Ele garantiu que o valor destinado à aquisição dos medicamentos já está reservado, mas justificou que optou por não realizar a compra de imediato para evitar riscos de vencimento.
“Nós temos os recursos para comprar os medicamentos com as emendas dela, só que para estabelecer o atendimento no SUS, a gente precisa estabelecer o protocolo. Então, o médico que está atendendo no SUS, ele não quer atender, ele quer que tenha um protocolo”, pontuou.
“Esse protocolo não depende do SUS nacional, não é assim, depende do nosso Conselho Municipal de Saúde, dos protocolos municipais, de como vai ser atendido, onde vai ser atendido, aqui. A parte boa disso tudo é que a emenda da vereadora vai ser respeitada, vai comprar o medicamento, o dinheiro fica lá em reserva [...] não dá para comprar o medicamento e deixar o medicamento parado sem ser aplicado”, completou.
A distribuição das canetas fará parte de um programa de combate à obesidade, voltado a pacientes classificados nos níveis 2 e 3 da doença. A iniciativa deve incluir acompanhamento médico, nutricional e físico.
“Os protocolos no serviço de saúde não são tão rápidos de serem estabelecidos. O recurso para a emenda nós temos, vamos fazer o programa, vai dar certo. Em Cuiabá vai ter o tratamento com mounjauro para as pessoas que estão muito acima do peso, em grau 2, 3 de obesidade”, frisou.

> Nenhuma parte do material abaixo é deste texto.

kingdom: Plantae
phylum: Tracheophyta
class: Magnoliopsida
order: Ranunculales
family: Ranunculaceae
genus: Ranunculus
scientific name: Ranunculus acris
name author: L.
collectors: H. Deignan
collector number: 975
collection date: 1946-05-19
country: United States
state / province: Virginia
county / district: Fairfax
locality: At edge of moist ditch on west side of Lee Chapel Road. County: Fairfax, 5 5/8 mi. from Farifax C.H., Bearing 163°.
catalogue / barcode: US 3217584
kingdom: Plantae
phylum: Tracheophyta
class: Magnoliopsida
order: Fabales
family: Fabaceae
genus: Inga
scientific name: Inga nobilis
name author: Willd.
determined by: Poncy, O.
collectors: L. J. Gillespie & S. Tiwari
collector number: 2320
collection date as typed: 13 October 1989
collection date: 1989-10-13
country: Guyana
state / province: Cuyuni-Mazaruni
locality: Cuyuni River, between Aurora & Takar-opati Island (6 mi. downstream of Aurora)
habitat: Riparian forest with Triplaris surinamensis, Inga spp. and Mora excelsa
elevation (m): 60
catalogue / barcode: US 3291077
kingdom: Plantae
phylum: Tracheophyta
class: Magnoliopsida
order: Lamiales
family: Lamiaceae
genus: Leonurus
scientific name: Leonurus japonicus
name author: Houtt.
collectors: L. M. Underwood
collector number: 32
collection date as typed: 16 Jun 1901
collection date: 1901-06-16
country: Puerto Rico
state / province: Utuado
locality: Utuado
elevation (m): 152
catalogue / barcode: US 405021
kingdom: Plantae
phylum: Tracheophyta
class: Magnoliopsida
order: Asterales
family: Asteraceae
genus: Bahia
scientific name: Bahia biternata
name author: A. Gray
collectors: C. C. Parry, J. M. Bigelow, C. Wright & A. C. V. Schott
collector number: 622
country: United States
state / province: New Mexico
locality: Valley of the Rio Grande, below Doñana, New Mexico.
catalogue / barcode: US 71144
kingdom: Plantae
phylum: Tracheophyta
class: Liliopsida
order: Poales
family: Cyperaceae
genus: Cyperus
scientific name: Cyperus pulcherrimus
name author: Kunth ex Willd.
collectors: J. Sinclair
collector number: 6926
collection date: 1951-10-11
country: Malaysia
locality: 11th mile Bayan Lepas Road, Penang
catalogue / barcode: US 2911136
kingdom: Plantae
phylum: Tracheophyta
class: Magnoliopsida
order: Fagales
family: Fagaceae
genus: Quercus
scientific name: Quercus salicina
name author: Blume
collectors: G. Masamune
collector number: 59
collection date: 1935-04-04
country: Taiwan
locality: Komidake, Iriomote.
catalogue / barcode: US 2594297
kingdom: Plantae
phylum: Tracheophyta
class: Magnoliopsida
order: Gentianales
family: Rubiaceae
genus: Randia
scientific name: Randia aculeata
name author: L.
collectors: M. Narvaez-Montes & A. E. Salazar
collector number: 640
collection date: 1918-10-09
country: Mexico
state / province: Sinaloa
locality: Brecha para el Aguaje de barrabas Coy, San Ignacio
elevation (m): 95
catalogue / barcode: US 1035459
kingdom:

Em meio ao anúncio da destinação da emenda, feito ainda em junho deste ano, o prefeito também se comprometeu a destinar R$ 1,2 milhão do Executivo para a compra das canetas.
Um estudo do Instituto Nacional de Cardiologia (INC), do Ministério da Saúde, publicado no ano passado, apontou Cuiabá como a terceira capital do país com maior número de pessoas com sobrepeso e obesidade. Entre 2006 e 2023, o índice de cuiabanos com essas condições passou de 46% para 65%.